Female abusers show many similarities to male
abusers, Ensign said.
"Most of them are very charming. They know how
to stroke the male's ego," she said.
"It's that very talent that later destroys the
male (when she says) 'Who wants you? You're
worthless. You're a lousy lover.'
"They utilize very similar tactics of berating,
belittling, demeaning," Ensign said.
"One of the things that's across the board for
victims, if you've ever experienced
psychological battering - sometimes it's better
to get hit. … Yes, physical (abuse) kills, and
physical abuse causes broken bones, but when
you're spiritually killed, that also creates a
death in a human being that sometimes can't be
reborn."
In terms of physical violence, women often
"equalize their power by using a weapon or
attacking their partner when he is vulnerable,
like when he is asleep," Fiebert said.
Ensign has aided men who have had objects thrown
at them or been attacked with frying pans or, in
one case, a large frozen salmon that the woman
then defrosted and consumed "so the weapon was
gone."
"One woman actually sewed her husband into the
sheets and then woke him up and took a cast iron
skillet to him. He couldn't get up," she said.
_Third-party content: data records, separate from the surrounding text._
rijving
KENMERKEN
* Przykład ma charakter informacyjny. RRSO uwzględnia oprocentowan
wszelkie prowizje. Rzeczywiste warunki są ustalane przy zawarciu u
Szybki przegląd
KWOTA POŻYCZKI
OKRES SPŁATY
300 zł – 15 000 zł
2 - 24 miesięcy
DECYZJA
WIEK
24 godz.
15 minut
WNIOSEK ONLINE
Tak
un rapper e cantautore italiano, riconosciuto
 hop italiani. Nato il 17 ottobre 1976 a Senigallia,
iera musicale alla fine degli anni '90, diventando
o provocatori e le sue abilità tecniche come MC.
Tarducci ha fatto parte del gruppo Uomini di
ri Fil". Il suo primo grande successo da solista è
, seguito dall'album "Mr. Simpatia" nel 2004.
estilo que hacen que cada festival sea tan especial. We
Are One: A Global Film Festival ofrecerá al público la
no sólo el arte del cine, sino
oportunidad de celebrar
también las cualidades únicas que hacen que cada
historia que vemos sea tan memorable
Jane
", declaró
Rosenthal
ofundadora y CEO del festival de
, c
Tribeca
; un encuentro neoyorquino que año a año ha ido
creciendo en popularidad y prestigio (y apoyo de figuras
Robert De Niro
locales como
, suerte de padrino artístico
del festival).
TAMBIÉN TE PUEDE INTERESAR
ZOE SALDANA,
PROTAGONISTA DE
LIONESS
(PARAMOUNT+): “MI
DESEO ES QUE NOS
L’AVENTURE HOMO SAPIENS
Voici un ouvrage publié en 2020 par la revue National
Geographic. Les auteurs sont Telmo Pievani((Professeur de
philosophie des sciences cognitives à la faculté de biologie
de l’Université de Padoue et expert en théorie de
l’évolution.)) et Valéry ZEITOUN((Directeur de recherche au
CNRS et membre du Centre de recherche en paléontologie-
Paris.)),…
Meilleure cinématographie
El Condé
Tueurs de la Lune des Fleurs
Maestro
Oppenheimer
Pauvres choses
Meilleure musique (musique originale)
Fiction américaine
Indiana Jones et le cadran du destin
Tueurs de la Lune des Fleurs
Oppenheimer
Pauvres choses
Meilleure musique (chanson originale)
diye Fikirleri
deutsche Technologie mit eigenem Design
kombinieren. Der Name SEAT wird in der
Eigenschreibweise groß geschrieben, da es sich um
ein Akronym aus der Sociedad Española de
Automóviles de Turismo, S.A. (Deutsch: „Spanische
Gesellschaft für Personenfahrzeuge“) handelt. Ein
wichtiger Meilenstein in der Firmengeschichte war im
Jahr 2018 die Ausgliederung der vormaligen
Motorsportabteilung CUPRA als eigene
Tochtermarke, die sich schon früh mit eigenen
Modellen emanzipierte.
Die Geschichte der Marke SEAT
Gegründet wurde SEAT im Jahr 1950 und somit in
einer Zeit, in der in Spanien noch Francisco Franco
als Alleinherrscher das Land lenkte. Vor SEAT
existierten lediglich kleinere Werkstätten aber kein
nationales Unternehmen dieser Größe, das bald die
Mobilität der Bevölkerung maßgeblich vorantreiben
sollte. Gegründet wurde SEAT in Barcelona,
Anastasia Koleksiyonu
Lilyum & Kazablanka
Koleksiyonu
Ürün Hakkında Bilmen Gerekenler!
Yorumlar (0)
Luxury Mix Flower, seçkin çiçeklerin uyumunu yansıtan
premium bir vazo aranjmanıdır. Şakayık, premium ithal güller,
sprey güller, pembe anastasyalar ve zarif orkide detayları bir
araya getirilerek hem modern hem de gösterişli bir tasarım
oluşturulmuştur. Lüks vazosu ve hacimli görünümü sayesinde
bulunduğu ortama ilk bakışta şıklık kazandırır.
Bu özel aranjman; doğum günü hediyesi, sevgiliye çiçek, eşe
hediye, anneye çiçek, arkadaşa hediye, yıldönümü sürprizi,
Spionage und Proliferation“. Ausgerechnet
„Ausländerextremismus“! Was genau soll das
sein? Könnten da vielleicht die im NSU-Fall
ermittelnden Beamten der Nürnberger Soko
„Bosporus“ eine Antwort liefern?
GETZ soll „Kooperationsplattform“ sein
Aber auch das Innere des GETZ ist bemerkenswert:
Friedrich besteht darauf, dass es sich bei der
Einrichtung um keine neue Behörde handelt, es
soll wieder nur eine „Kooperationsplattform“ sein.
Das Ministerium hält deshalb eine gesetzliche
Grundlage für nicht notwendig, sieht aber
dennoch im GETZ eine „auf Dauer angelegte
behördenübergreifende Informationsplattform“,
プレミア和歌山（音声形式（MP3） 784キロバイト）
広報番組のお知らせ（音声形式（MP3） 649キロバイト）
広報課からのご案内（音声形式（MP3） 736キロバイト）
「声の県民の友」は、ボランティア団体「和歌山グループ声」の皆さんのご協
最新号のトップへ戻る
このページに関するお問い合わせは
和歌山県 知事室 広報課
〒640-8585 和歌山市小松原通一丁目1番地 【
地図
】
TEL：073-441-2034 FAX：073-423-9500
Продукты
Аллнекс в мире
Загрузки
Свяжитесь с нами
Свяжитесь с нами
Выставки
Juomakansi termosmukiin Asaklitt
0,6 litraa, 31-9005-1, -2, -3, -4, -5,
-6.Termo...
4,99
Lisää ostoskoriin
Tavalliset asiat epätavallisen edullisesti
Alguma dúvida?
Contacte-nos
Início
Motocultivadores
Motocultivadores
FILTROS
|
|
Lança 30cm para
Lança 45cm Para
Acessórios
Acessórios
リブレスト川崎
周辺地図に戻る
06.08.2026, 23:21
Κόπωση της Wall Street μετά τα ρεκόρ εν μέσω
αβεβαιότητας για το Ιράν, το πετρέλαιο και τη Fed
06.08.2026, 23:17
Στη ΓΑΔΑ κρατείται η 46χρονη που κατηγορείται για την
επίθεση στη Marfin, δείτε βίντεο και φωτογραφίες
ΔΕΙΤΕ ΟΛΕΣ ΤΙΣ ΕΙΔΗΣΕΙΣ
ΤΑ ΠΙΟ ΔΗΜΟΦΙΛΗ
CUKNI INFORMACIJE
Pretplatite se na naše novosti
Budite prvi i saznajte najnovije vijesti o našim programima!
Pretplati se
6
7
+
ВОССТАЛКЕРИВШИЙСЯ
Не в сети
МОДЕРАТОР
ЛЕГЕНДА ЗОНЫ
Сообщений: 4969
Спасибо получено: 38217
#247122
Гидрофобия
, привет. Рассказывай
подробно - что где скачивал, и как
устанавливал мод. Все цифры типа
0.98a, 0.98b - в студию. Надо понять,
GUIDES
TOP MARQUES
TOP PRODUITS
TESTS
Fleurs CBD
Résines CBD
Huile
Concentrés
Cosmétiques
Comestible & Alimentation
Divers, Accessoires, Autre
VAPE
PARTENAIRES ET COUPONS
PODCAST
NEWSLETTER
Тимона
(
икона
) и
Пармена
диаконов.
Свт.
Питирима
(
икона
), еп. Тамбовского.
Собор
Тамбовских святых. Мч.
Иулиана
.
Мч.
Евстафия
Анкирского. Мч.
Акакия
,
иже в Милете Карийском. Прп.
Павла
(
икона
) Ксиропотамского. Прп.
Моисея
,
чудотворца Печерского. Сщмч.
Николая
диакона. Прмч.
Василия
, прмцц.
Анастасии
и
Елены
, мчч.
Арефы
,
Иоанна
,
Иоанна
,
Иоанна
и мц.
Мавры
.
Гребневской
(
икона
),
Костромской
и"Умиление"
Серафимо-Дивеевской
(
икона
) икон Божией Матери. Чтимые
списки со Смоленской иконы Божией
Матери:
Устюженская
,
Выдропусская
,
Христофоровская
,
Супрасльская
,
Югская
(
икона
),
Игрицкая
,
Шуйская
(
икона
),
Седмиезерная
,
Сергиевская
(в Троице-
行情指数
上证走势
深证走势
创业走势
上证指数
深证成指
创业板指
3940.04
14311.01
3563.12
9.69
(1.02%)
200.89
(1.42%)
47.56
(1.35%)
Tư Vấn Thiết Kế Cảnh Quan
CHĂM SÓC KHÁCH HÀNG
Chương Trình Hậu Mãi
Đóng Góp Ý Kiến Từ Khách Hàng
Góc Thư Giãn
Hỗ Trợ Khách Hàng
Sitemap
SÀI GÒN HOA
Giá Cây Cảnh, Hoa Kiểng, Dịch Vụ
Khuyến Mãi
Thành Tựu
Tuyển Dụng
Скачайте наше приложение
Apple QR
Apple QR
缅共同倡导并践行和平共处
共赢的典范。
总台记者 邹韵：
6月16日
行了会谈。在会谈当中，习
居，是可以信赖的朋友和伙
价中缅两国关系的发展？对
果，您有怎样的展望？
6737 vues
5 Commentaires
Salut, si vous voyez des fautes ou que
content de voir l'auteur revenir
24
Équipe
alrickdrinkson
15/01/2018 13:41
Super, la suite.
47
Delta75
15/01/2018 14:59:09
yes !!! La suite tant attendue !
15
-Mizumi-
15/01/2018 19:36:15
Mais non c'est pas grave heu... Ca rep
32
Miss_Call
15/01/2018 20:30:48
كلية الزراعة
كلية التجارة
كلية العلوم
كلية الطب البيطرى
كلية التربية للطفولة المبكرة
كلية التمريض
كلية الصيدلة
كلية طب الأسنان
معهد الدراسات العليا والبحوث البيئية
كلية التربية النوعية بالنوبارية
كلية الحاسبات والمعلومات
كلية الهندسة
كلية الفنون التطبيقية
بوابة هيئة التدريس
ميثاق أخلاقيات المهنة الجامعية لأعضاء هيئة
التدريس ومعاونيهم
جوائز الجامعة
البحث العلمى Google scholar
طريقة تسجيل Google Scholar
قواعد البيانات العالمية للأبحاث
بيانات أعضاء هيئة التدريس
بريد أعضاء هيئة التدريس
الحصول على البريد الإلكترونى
The men are often much bigger than their
attackers, but because of societal conventions
against men striking women, they refuse to
defend themselves.
In the salmon incident, "This was a guy who had
been in prison. This was not some namby-pamby
guy. You looked at him and he could be scary
(looking)," Ensign said.
Ensign can tell story after story of men who
needed help because of abusive partners - help
they received at Valley Oasis.
"Pat Overberg made it the mission of this agency
to never turn anyone away. We're proud of that,"
Ensign said.
As for domestic-violence services nationwide,
Green said, "Very few of them have the level of
competence that Pat Overberg and Carol Ensign
have brought to Valley Oasis."
Valley Oasis' philosophy is not universally
embraced. Because awareness of domestic violence
was raised by the women's movement, some
agencies make little effort to help men, men's
advocates say.
Los Angeles attorney Marc Angelucci is fighting
through the legal system to bring equity to male
victims of domestic violence.
In October, he filed a lawsuit on behalf of
three men and one woman - she's the daughter of
one of the male victims - who say they were
denied help at state-funded domestic-violence
agencies.
"Some shelters will provide hotel arrangements,
but from our experience, they're not getting
even shelter services or anything offered to
them. They're just getting referred to Valley
Oasis," said Angelucci, an activist who is the
L.A. chapter president of the National Coalition
of Free Men.
"It's a problem that's been neglected a long
time. You're ahead of the entire nation right
there in Lancaster," Angelucci said.